La centaine d'autres assiégés a quitté l'hôtel à pied pour rejoindre la plage. Les militaires les ont trouvés là au milieu de la nuit et les ont évacués en bateau.
«Les combats se poursuivent et plusieurs équipes militaires continuent les recherches pour tenter de sauver les personnes qui étaient à bord des camions attaqués», a encore précisé cette source.
Presque tout a été détruit et beaucoup de gens sont morts
Le gouvernement mozambicain ne s'est pas exprimé publiquement depuis le 25 mars, quand il a annoncé répliquer militairement à l'attaque.
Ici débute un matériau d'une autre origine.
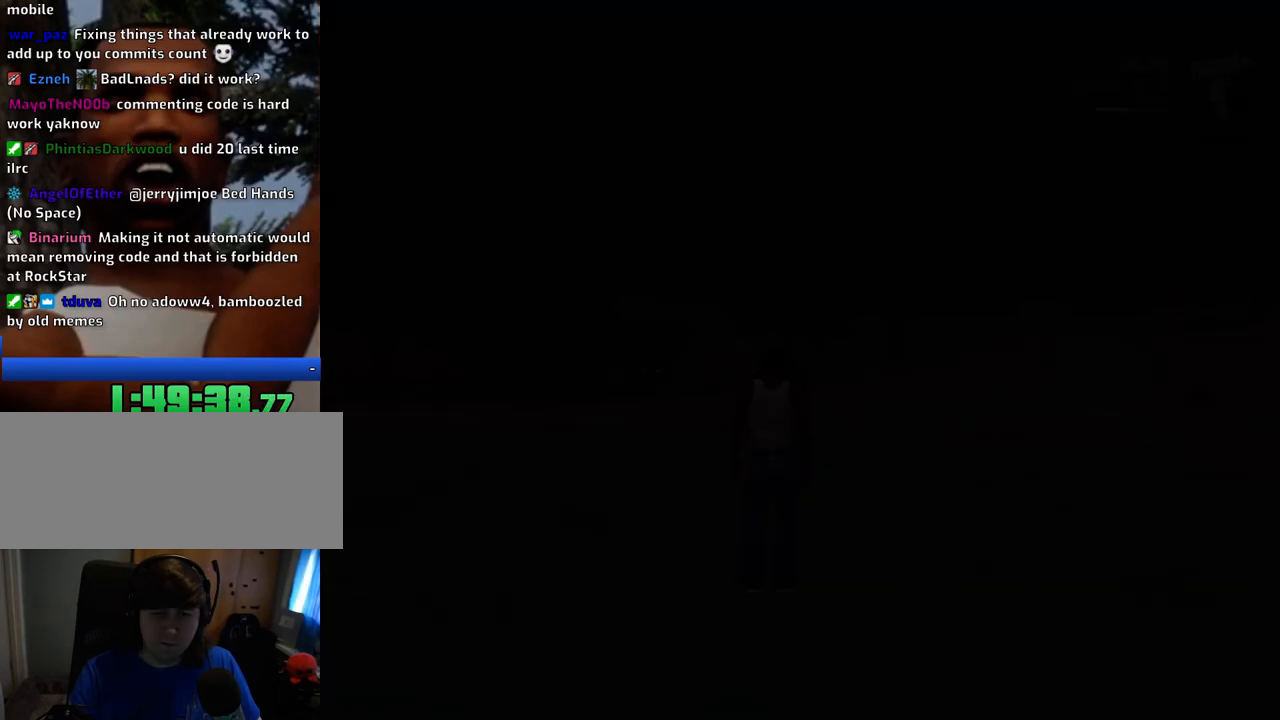
{"keys": ["a", "space", "w"], "mouse": [], "events": [[117, "a", "down"], [117, "space", "down"], [117, "w", "down"]]}
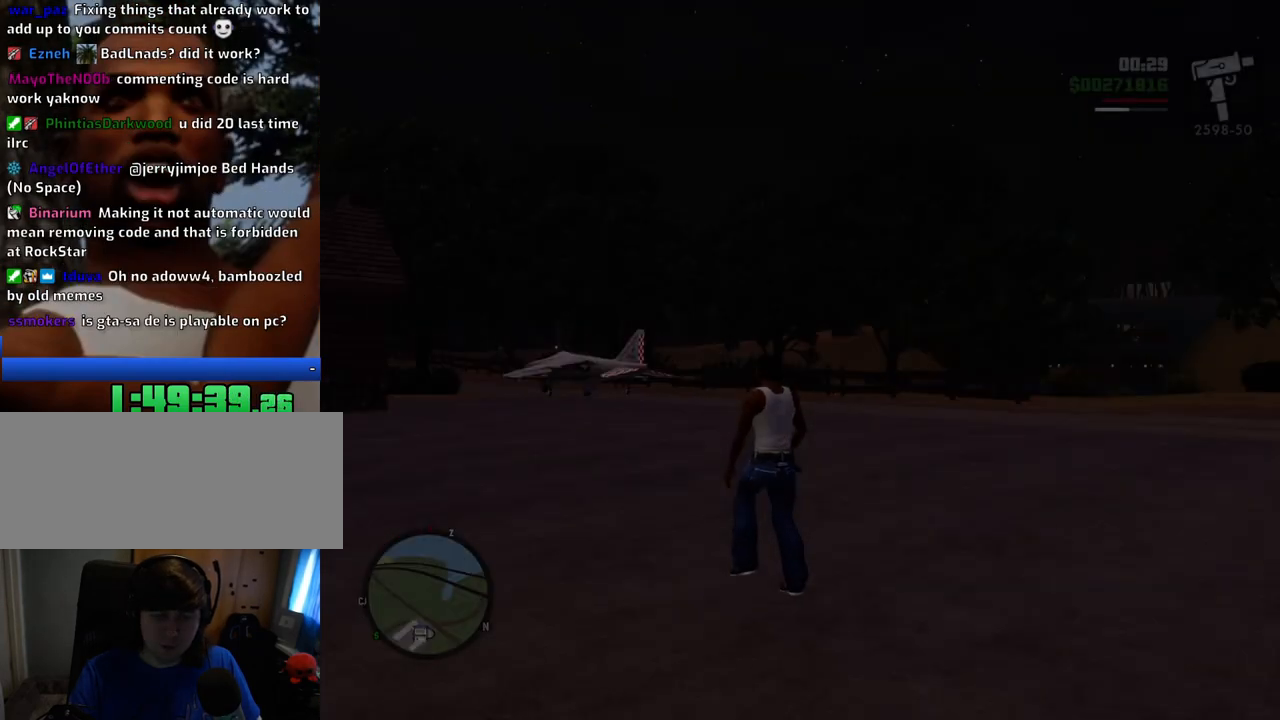
{"keys": ["space", "w"], "mouse": [], "events": [[217, "a", "up"]]}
Un responsable militaire interrogé par l'AFP n'a pas souhaité donner de précisions, mais a affirmé que le ministre de la Défense s'exprimerait prochainement.
A Palma, «presque tout a été détruit et beaucoup de gens sont morts», a indiqué à l'AFP un salarié du site gazier par téléphone après avoir été évacué, sans être en mesure de donner de détails sur les victimes ou leur nationalité.
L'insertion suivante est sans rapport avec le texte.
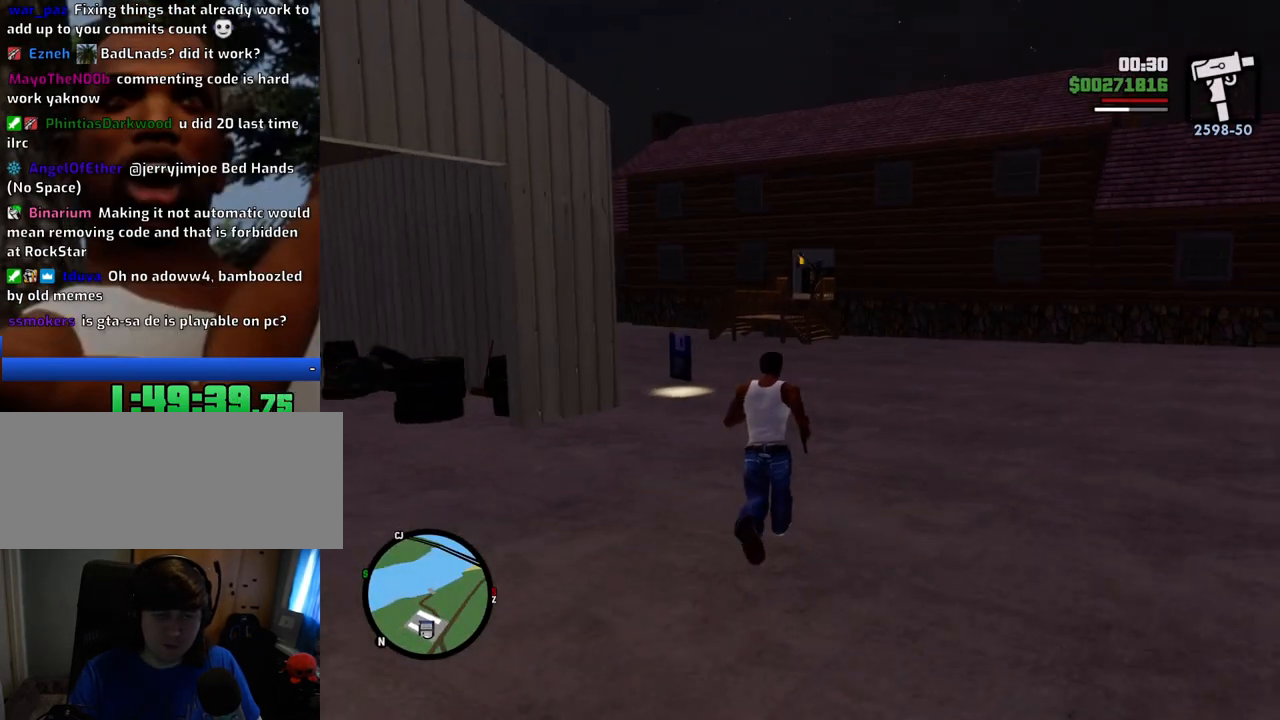
{"keys": ["space", "w"], "mouse": [], "events": []}
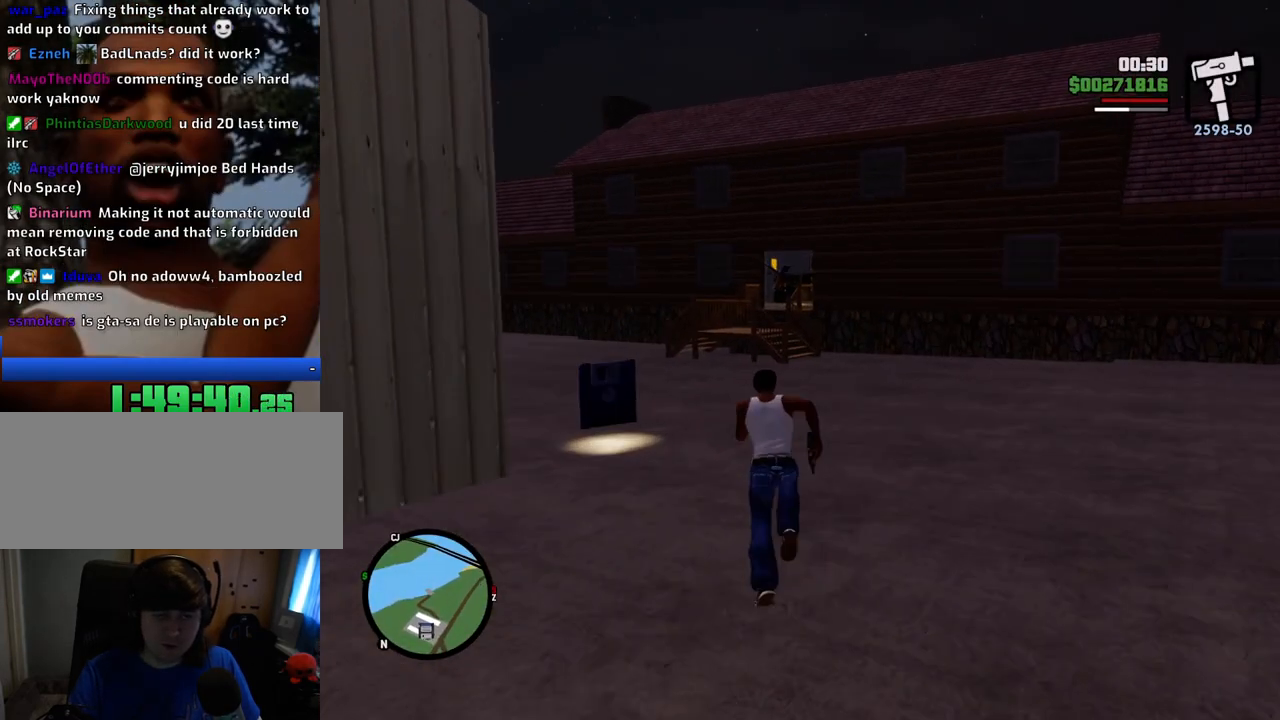
{"keys": ["space", "w"], "mouse": [], "events": []}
Le 26 mars, des hélicoptères avaient survolé la zone pour tenter de trouver un corridor pour évacuer les assiégés de l'hôtel, selon plusieurs sources.
Dans une vidéo publiée sur les réseaux sociaux – qui n'a pas pu être vérifiée –, l'un des assiégés, un homme visiblement ému, qualifiait en portugais la situation de «critique»: «Nous ne savons pas si nous allons être sauvés», le voit-on dire face à son téléphone portable, comme un SOS.
Le 28 mars, le gouvernement mozambicain a finalement annoncé que plusieurs dizaines de personnes ont été tuées au cours de l'attaque djihadiste. Sept personnes ont trouvé la mort dans une embuscade alors que les forces de sécurité tentaient d'évacuer près de 200 personnes retranchées dans un hôtel de la ville portuaire tombée aux mains de groupes armés, a précisé le ministère de la Défense lors d'une conférence de presse.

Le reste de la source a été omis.